16 oz/454 grams - White Polenta
A phenomenal organic cornmeal that develops a velvety-smooth texture when cooked. It's from the Mulino Marino - Marino's Mill - in Italy's Piemonte region, an area with a 300-year history of milling corn.
A key distinction between Marino's polenta and commercially produced products is that at the mill, they leave in the germ. The germ holds nutrients and also the corn's natural oil, enhancing both nutrition and flavor.
White cornmeal may be a bit of a novelty item to most Americans, but the Italians have been growing and eating it since the 1500s. White cornmeal is also known as Friulana, named for the countryside where it's particularly popular.
Mild in flavor and delicate in texture, Mulino Marino's white corn polenta is an unusual alternative to yellow corn polentas. Coarsely ground, it is still robust enough to stand up to an entree of fish or poultry. Or bake it, cut it into triangles, grill or sauté it, and serve with grilled sea scallops and braised endive.
Serve it hot, with just a little gorgonzola or Parmigiano-Reggiano stirred in - the ultimate comfort food. It's also a perfect accompaniment to sautéed greens or other veggies. It's great with ratatouille, or as a serving companion to braised short ribs or lamb shanks.
Polenta works for breakfast too - It's divine with honey and milk or mascarpone and butter. Try it with fresh berries or jam, and start your day in sheer bliss.
About the Producer
Marino's mill honors the flour. Located in the enchantingly hilly region around Alba, an area known for viticulture, Flavio, Ferdinando, Federico, Fulvio, Fausto, Filiberto, Francesco, and Felice, the members of the Marino Family, are all devoted to the running of the millstones that have been turning since the first millennium AD.
Marino says that confectioners request the meal produced only when corn is stone-ground. He's profited from a small, select trend away from industrial production, and clients have responded well to his top-notch products.
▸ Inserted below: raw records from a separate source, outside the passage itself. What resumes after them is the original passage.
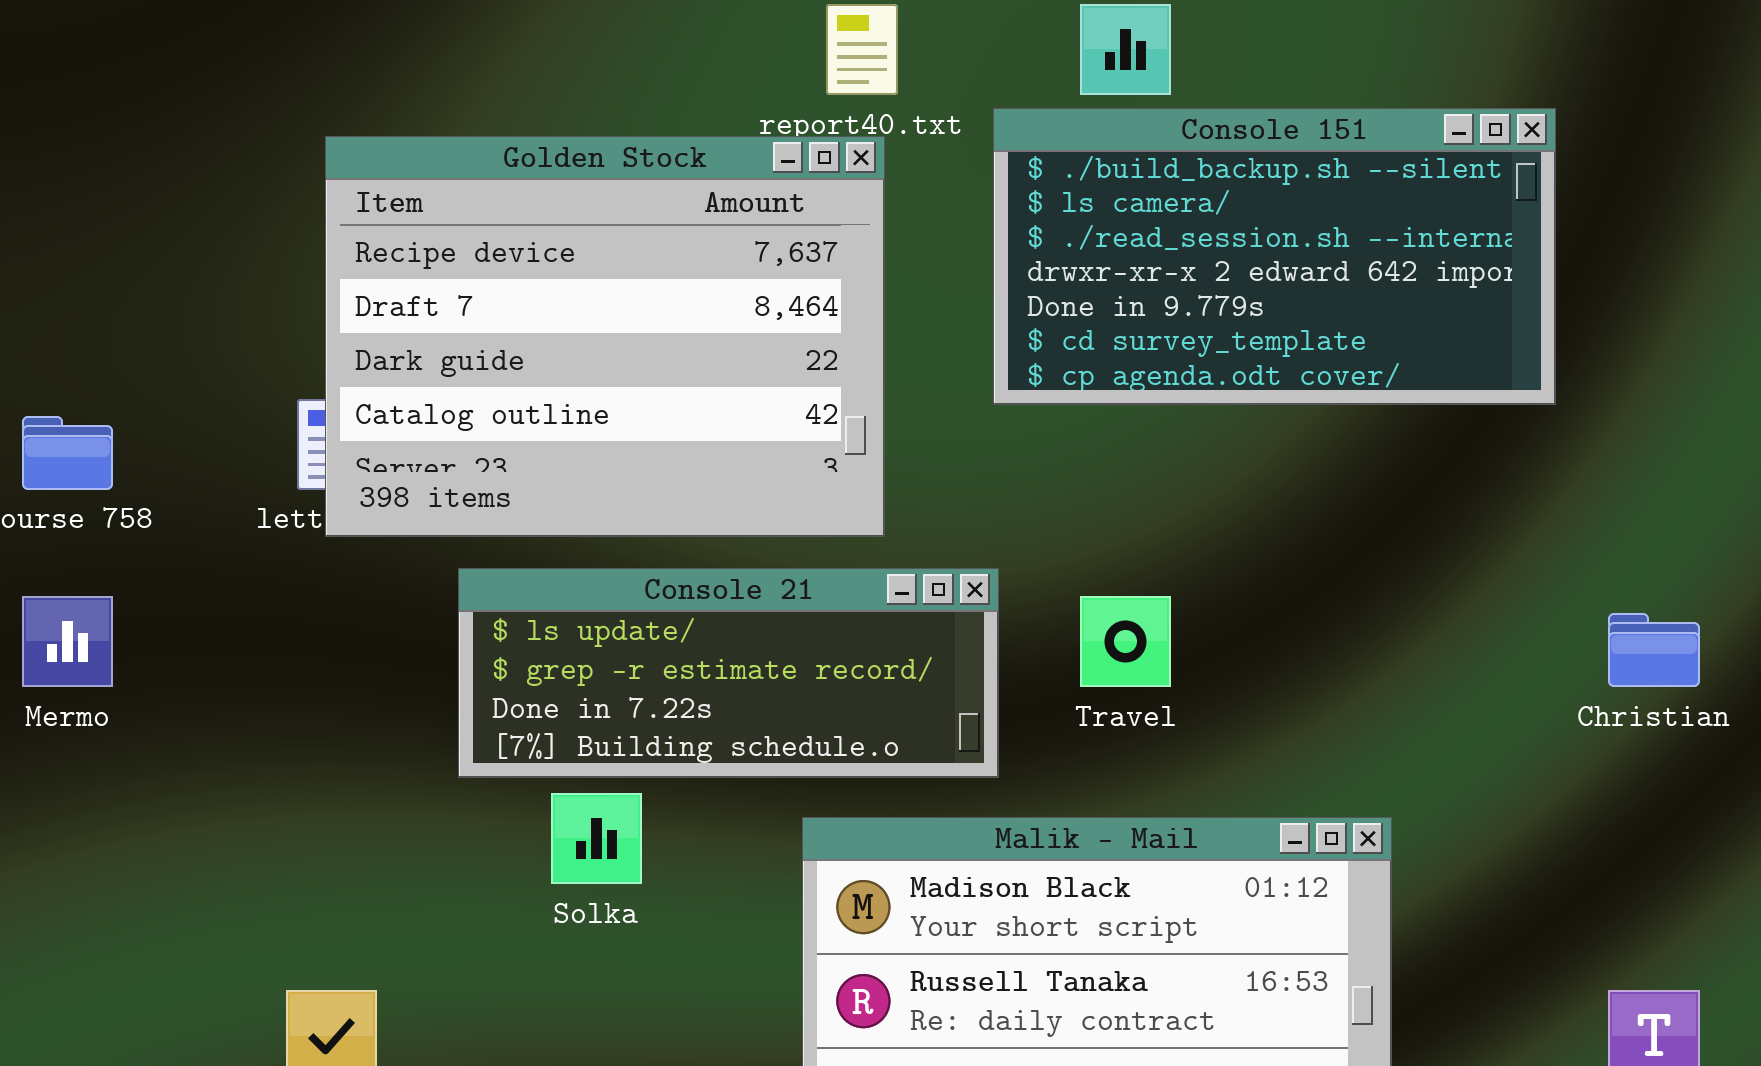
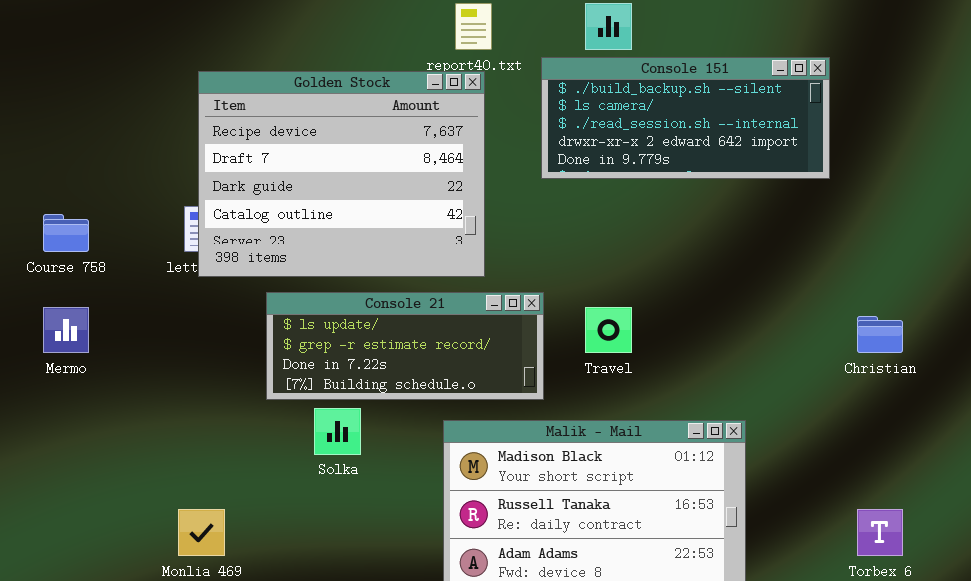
Console 151: [993,108,1556,405] -> [541,57,830,179], resized

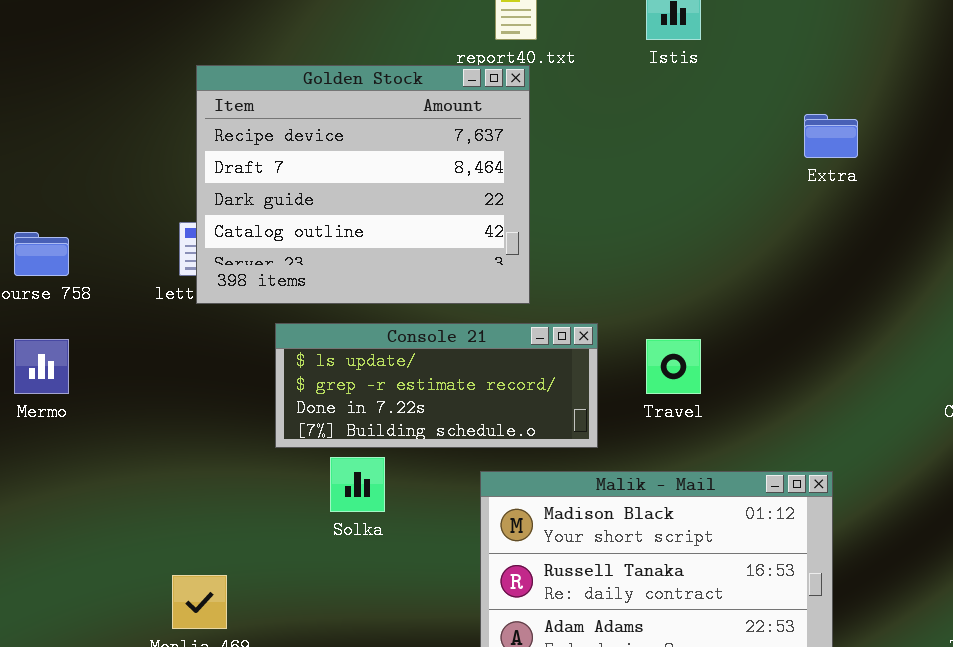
Console 151: [541,57,830,179] -> none, closed

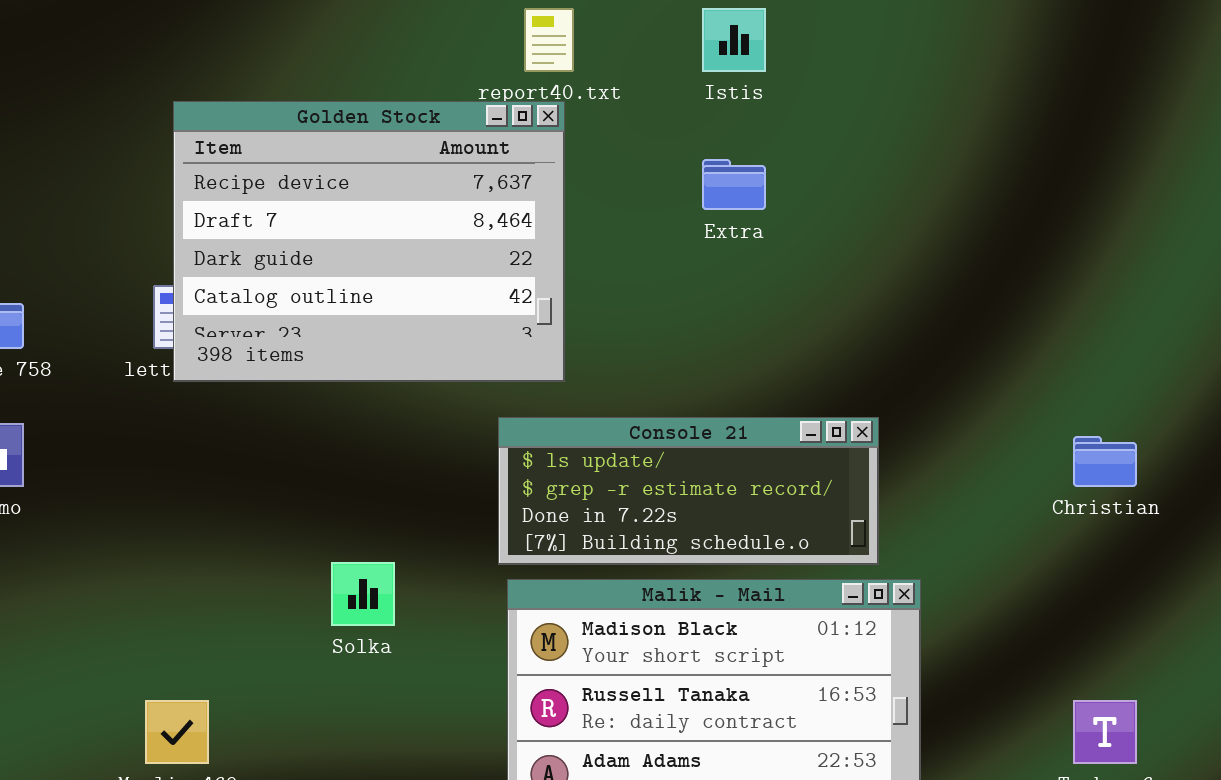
Extra: [804,114,858,158] -> [702,159,766,210], moved
Console 21: [275,323,598,448] -> [498,417,879,565], moved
Delighted by the perfume of germ, bran and fine bran, cooks and bakers have started to reconsider old, traditional recipes. To satisfy the demand, the mill purchased two more millstones in 1970. Two precious grindstones from Ferté-Sous-Jouarre came from the old Bona mill that had long since ceased its activity. Felice convinced the authorities that the best use of these stones was not in a museum but in a working mill, where they could satisfy the demand of future generations. Their supply of grindstones grew to eight.
The Artisan's Story
When he was 20 years old, Felice Marino, the son of a farming and baking family, carried sacks of wheat on his shoulders to the mill run by Baldovino Settimio. There he attended the grinding. The old miller did not hesitate to teach him the tricks required to obtain the best flour. Marino had been interested in the mill ever since he was a boy, and his passion grew, especially after his sister married a miller of the Langhe from Mango.
He fell in love with the trade, and in 1955, when the old miller Baldovino - already tried by the floods of 1926 and 1948 - planned to retire, Marino purchased the mill. The mill then had three hydraulically driven millstones at its disposal, so he continued an age-old, ingenious tradition: the almost weekly hammering of the big, circular stones, roughening the stones at the center and smoothing them progressively towards the edge according to the type of flour to grind and thus avoid "burning the corn."
A Little History
The Roman agricultural village of the Belbo Valley, along the junction Asti-Savona, was assigned to the Ninth Region of the Roman Empire, named Liguria by the Emperor Augustus. Records have been found from 1001 AD that mention the town of Cossano Belbo. At the timethe town was called Coxani, consisting of "cox" (rock) and "sana" (sound), Coxani, the sound rock. The village rose on top of a spur that was dominated by a castle whose walls sheltered the existing stone mill.
The castle was destroyed in1275 and reconstructed two years later. During the turbulent wars of 1553, the French marshall Brissac Charles de Cossé transformed it into a fortress in order to counter the attack of the Spanish army. After the final victory Brissac was named gover of Piemonte. Today, what remains of the antique village of Coxani are some parts of the boundary wall and of the fortress with the mill and the old silo. The oldest structures of the mill show the same architectural features as the walls of the castle.
The local people call the maize grown in the area the "Ottofile" maize, the "King's" maize, because with this sweet corn ground in Pollenzo (a village near Bra in the province of Cuneo), Bela Rosin prepared polenta for King Victor Emanuel when he came to visit her.